Japanese video-game company Nintendo Co. says a movie starring the plumber in the Super Mario franchise is in the works, co-produced with Chris Meledandri, the chief executive of Illumination Entertainment, the US animation studio behind the popular Despicable Me series.

Nintendo’s star game designer Shigeru Miyamoto told reporters the script is mostly finished. He’s promising a “fun” movie, since Meledandri shares his thinking on creative projects.

The movie, two years in the making after a meeting between Meledandri and Miyamoto, is set for global distribution through Universal, which co-owns Illumination, according to the Kyoto-based maker of Pokemon games and the popular Switch machine.

They did not give other details, including the release date.

Miyamoto said some people mistakenly think that making games is similar to making movies.

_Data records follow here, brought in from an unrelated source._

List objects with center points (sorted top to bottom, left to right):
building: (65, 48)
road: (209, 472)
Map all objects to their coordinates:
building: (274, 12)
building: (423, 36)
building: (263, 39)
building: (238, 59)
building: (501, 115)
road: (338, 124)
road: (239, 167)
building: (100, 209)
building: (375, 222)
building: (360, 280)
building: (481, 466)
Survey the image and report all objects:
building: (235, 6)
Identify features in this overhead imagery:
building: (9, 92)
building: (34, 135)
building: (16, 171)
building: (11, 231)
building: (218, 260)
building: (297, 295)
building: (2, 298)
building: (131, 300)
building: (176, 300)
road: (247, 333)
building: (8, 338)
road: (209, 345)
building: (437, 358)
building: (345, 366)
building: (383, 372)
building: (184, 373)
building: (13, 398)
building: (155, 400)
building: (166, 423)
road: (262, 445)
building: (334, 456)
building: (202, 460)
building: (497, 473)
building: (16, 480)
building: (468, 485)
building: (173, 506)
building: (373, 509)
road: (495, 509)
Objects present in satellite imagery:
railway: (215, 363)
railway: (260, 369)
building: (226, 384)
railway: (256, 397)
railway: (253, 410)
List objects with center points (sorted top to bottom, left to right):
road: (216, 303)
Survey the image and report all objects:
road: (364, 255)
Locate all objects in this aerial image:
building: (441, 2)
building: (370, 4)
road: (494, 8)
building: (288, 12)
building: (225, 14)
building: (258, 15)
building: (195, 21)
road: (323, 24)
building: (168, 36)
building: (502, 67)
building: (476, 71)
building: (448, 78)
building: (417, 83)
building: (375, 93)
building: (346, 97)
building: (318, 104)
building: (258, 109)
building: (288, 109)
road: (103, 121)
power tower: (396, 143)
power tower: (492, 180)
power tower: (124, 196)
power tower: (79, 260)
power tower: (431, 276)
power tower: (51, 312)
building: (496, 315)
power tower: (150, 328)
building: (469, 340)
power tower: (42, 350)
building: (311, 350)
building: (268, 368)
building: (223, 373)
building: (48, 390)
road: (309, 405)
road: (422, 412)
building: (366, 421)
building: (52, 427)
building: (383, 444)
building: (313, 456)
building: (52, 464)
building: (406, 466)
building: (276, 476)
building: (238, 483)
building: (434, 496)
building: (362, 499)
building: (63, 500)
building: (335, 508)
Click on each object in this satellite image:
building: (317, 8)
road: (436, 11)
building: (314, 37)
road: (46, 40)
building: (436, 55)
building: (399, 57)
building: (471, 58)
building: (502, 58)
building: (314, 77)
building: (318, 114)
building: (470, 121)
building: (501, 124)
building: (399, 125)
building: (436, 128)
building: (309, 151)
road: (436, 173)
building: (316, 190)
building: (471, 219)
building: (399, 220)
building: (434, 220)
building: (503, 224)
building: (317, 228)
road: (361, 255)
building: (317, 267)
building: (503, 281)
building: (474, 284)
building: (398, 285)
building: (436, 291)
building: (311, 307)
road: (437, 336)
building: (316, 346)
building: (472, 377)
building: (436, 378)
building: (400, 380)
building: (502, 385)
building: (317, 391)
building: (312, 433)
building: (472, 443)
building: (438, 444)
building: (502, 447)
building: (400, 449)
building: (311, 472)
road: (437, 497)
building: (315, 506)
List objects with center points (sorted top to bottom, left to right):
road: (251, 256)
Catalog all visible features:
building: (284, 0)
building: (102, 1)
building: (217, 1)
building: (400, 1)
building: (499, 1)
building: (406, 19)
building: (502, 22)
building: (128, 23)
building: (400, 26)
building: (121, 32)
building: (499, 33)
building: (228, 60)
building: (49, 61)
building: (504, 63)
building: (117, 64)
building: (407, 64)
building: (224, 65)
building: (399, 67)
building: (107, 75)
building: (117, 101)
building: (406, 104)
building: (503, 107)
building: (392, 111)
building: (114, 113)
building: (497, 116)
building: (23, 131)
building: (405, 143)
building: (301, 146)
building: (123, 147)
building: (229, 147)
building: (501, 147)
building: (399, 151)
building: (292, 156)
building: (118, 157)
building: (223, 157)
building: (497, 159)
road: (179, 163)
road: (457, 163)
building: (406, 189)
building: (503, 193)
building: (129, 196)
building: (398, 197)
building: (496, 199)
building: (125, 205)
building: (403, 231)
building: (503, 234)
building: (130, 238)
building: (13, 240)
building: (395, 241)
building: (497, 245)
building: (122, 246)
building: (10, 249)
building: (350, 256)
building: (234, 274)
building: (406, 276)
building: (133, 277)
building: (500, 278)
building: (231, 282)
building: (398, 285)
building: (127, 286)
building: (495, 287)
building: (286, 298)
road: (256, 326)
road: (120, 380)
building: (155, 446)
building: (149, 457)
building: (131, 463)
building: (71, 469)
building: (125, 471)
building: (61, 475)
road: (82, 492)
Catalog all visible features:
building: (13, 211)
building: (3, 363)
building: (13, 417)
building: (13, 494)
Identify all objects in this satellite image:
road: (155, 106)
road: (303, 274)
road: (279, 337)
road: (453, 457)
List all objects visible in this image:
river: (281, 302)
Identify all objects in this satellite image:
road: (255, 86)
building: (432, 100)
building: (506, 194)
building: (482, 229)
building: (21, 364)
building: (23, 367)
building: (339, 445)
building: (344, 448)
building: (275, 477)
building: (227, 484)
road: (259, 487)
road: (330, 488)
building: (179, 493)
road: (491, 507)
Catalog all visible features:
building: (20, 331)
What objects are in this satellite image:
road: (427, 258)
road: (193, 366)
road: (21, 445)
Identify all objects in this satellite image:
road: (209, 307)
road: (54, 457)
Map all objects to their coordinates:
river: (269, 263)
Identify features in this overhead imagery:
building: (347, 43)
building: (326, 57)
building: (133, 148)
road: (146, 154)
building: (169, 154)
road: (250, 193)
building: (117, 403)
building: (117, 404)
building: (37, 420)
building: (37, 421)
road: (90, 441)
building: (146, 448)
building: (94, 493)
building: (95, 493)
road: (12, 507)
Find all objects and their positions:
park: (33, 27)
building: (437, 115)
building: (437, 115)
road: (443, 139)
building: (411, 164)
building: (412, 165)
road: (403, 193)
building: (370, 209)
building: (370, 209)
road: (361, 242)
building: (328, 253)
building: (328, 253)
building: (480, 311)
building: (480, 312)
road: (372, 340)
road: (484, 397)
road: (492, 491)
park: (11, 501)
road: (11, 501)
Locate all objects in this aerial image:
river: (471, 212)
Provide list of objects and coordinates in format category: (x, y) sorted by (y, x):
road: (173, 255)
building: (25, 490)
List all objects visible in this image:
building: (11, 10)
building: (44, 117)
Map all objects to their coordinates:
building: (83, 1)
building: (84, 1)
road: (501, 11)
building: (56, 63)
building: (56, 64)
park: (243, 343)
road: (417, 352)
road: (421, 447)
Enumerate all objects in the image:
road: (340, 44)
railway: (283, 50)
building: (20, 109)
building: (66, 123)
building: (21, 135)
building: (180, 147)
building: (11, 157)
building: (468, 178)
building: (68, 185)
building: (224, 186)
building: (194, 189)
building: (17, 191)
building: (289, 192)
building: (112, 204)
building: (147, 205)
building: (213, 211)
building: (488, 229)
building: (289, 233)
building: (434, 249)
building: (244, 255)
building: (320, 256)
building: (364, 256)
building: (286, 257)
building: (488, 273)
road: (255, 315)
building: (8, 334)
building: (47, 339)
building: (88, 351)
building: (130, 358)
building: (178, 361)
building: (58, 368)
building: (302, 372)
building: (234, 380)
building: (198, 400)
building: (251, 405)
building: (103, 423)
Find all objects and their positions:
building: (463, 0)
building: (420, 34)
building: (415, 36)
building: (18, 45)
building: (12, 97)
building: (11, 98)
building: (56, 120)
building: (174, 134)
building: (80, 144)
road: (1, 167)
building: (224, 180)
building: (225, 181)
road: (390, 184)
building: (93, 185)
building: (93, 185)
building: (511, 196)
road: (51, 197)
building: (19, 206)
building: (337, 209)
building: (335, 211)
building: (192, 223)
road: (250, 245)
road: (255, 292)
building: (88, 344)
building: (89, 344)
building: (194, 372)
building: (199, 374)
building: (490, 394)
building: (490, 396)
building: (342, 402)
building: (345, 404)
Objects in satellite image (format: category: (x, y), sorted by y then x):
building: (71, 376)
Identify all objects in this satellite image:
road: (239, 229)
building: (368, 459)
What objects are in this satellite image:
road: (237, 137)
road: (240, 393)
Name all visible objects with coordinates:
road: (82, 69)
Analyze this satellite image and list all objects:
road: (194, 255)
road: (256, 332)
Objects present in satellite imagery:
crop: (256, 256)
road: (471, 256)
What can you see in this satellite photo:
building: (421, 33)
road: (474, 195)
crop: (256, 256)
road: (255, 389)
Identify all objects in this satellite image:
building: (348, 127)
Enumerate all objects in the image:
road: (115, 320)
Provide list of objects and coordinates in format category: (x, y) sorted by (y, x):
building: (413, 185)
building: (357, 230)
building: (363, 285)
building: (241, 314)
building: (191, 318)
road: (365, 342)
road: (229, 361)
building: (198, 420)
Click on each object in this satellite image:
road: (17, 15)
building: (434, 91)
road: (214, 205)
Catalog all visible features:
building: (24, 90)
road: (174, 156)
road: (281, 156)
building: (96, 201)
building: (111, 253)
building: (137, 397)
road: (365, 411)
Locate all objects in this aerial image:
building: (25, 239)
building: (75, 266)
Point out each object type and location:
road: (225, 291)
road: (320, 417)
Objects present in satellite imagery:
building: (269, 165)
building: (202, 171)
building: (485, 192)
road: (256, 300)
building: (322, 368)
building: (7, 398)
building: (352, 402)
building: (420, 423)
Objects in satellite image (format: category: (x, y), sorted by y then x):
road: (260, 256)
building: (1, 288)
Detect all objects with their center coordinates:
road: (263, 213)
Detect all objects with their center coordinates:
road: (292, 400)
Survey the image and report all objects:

“Creating in an interactive medium is totally different from doing that in a passive medium,” he said, saying he’d wanted to make such a film for years.

Meledandri and he hit it right off: “We want to make something great,” he said.

Nintendo reported Wednesday an October-December profit of $768 million, up 29 per cent from the previous fiscal third quarter.

Nintendo brought the world the FamiCom game machine in the 1980s and has had its up and downs as people’s entertainment tastes changed.

In recent years, Nintendo did an about-face to its past policy of shunning smartphone games, and has scored success in that sector as well. It has brought back a revamped version of the FamiCom, which proved so popular it will go on sale again later this year.

Nintendo executives also expressed hopes for its upcoming Nintendo Labo , whose trailer shows the Switch being played with cardboard concoctions, resembling a piano, fishing rod, robot and other items.

Nintendo Labo, set to go on sale April 20, is based on the idea that the Switch, which is a controller packed with sensors, can be used with different attachments for many kinds of play. Executives joked that they initially thought cardboard would be cheap but it turned out to be more expensive than they thought.